Space was big. The sphere was small. Entering life preservation pods was a ridiculous act of extreme faith or desperation. No sane person would do it unless under extreme pressure. Putting herself in a pod like this had been a massive gamble.
It meant terror. And a total lack of reasonable alternatives. She had essentially crossed her fingers, said a prayer and killed herself, in the hope that someone, somewhere, at some time would find her, open the pod and bring her back to life.
So many variables could have left her lost. If he’d taken a different route, if he’d come by a week later, she’d have already drifted off, out of sight. She may never have been found.
He shook his head at the stroke of fate that brought them to this point, his roving over her body, lingering on the small, round breasts with pink nipples.
He circled the sphere, wanting to see her from every possible angle.
She was so small it made him feel like a giant.
She was his. He just knew it.
His footsteps echoed in the silent room.
His mouth dried and his cock grew so hard between his legs he could barely walk. He adjusted the front of his flight-suit.
He hadn’t seen a woman since just after he’d come into his manhood, but he knew what they looked like. He dreamed about them every single night. This one was perfect.
Averting his gaze, he searched for an opening to the sphere, a hinge or mechanism that would trigger its unlocking.
Two depressions in the shape of hands, albeit hands far smaller than hi
s own, were the only markings on the surface.
His hand overhung the small depressions by more than an inch on each finger and the entire heel of his palm, but when he pressed into them, the pod went dark. A buzzing hum sounded from within. The color of the fluid changed, becoming a brighter, deeper red as the sphere vibrated.
The surface warmed. With a hiss, it cracked open in a horizontal line, separating the container top from bottom. The top’s internal springs pushed up, lifting away. It left a gap large enough for him to shove his hand inside. Fog wisped from the opening. He hefted the top with a grunt and tossed it aside.
The fluid had congealed, leaving a perfectly round gelatinous form that glistened in the light.
Nothing happened.
How the hell was she supposed to breathe in that gel?
He waited, but nothing happened. At some point, shouldn’t the gel melt, drain away, something?
Nothing.
Fuck.
Unsheathing one of his knives, he cut the thick gel away, moving gently as he got closer to her skin.

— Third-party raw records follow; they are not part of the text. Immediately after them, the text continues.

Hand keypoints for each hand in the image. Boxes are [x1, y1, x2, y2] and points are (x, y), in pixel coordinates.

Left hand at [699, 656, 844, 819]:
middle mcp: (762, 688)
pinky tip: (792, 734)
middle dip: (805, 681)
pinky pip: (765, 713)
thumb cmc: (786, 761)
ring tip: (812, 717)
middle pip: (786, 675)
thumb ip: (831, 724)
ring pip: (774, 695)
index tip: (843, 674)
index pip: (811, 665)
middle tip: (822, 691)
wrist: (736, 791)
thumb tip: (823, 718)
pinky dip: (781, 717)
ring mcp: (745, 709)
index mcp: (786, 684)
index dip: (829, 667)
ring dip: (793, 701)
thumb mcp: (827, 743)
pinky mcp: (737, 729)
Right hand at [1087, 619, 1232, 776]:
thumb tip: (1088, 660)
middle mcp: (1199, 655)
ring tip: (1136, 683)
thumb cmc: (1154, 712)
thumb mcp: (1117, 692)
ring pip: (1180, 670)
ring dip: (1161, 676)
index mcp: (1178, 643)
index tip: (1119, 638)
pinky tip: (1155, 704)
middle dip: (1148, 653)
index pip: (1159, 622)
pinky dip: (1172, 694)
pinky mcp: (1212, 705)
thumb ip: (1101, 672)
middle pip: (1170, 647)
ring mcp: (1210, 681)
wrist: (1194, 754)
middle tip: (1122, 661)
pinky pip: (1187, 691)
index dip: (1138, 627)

His hands and forearms stained rusty orange, he tossed chunks of the gel aside and they landed with thick squelching plops, jiggling under the harsh lights, piling up on the floor around them, like so much carnage.
Her eyes stayed stubbornly shut, her hair matted, dark and sticky, clogging in her nostrils. And no detectable heartbeat.

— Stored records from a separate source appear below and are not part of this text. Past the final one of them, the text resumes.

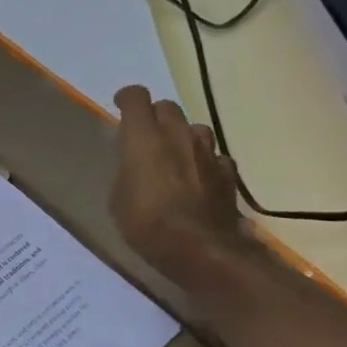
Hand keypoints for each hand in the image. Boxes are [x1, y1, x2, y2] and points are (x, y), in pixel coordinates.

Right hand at [111, 85, 254, 284]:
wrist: (199, 249)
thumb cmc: (145, 222)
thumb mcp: (118, 197)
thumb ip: (127, 170)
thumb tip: (136, 165)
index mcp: (144, 137)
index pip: (136, 97)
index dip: (126, 98)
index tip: (120, 106)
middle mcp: (178, 135)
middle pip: (168, 107)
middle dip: (155, 116)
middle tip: (146, 135)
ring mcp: (208, 152)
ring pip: (195, 128)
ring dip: (183, 135)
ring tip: (174, 155)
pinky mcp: (228, 173)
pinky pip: (215, 156)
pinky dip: (204, 161)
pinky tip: (198, 178)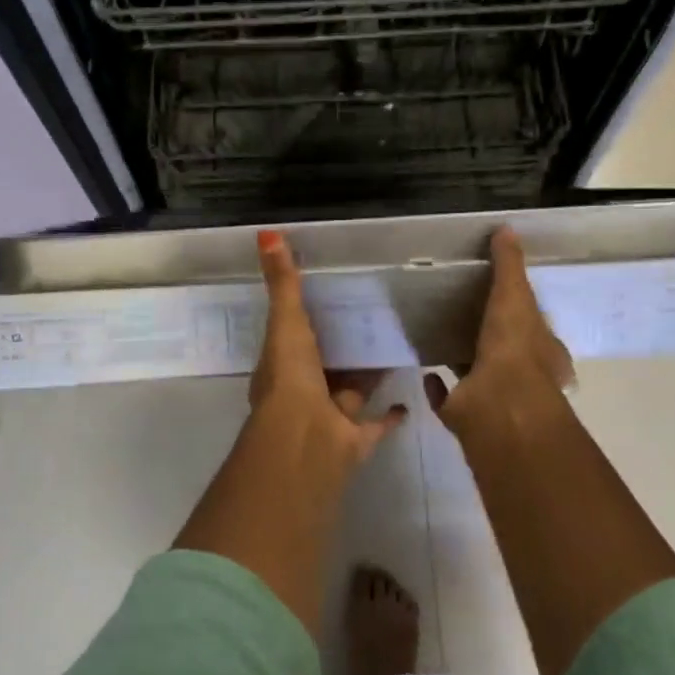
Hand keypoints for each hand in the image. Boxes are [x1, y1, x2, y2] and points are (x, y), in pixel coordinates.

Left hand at [250, 231, 406, 465]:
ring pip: (351, 392)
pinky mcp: (356, 439)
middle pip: (325, 366)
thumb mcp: (287, 322)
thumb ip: (282, 282)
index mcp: (283, 367)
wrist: (307, 442)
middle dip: (340, 349)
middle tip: (367, 321)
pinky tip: (407, 398)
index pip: (294, 339)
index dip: (305, 322)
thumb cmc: (291, 378)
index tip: (327, 299)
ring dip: (366, 375)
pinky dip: (390, 415)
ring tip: (390, 348)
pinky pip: (376, 424)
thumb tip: (266, 233)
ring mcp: (330, 418)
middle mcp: (304, 393)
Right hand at [425, 227, 573, 434]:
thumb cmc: (515, 349)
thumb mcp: (515, 296)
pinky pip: (449, 399)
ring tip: (442, 338)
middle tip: (466, 316)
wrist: (497, 406)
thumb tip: (506, 228)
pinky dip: (438, 387)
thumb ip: (509, 265)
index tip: (504, 300)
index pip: (537, 331)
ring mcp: (494, 400)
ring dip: (464, 359)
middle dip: (491, 338)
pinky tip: (426, 372)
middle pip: (507, 354)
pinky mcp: (466, 415)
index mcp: (544, 354)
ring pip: (478, 375)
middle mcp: (524, 379)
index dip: (525, 316)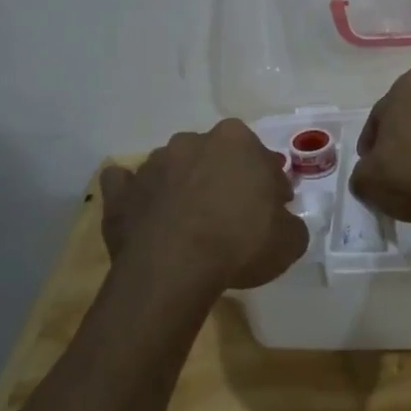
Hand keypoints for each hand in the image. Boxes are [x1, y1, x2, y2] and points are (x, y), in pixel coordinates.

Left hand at [100, 121, 308, 290]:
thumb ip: (290, 223)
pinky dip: (136, 195)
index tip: (273, 209)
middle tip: (234, 214)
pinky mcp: (120, 192)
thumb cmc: (239, 244)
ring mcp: (152, 164)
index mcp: (236, 141)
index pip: (263, 159)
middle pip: (216, 157)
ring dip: (184, 186)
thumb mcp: (290, 240)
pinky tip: (145, 212)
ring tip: (191, 222)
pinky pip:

He needed to get her clean. And warm. And awake.
Bending low, he lifted her, as carefully as he could, and cradled her against his chest.

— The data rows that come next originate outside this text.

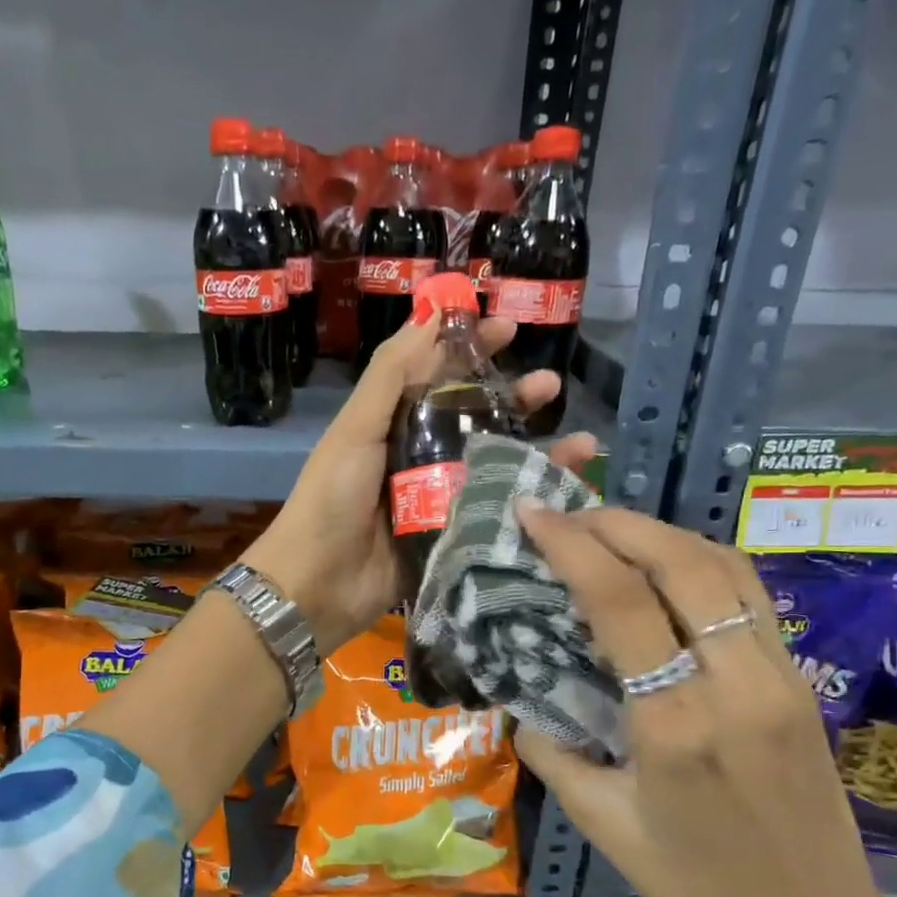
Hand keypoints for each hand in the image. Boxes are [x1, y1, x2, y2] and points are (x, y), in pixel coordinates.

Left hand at [243, 312, 597, 654]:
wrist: (318, 585)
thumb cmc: (332, 499)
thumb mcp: (356, 429)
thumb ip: (391, 374)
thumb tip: (431, 312)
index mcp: (393, 424)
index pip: (439, 375)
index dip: (471, 348)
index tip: (509, 327)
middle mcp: (419, 455)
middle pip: (474, 418)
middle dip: (513, 397)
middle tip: (551, 384)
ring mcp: (439, 498)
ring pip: (493, 463)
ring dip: (534, 447)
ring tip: (579, 442)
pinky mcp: (452, 536)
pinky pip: (495, 510)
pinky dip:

For just a moment, he held her tightly to his chest. He’d never held a woman before. Not like this. She was so light.
Maybe she would want him when she woke.
He shrugged. He’d never been lucky in his life. Not when he’d buried his mother. Not when his sister had died five days later of the same damn disease. Not when he’d watched his father waste away from the loss of his bonded mate.
It didn’t matter. She was a woman and she needed him.
RESOLVE BURNING THICK, he carried her to the bathing pool, lowered her into the bubbling water and shoved her face under the surface.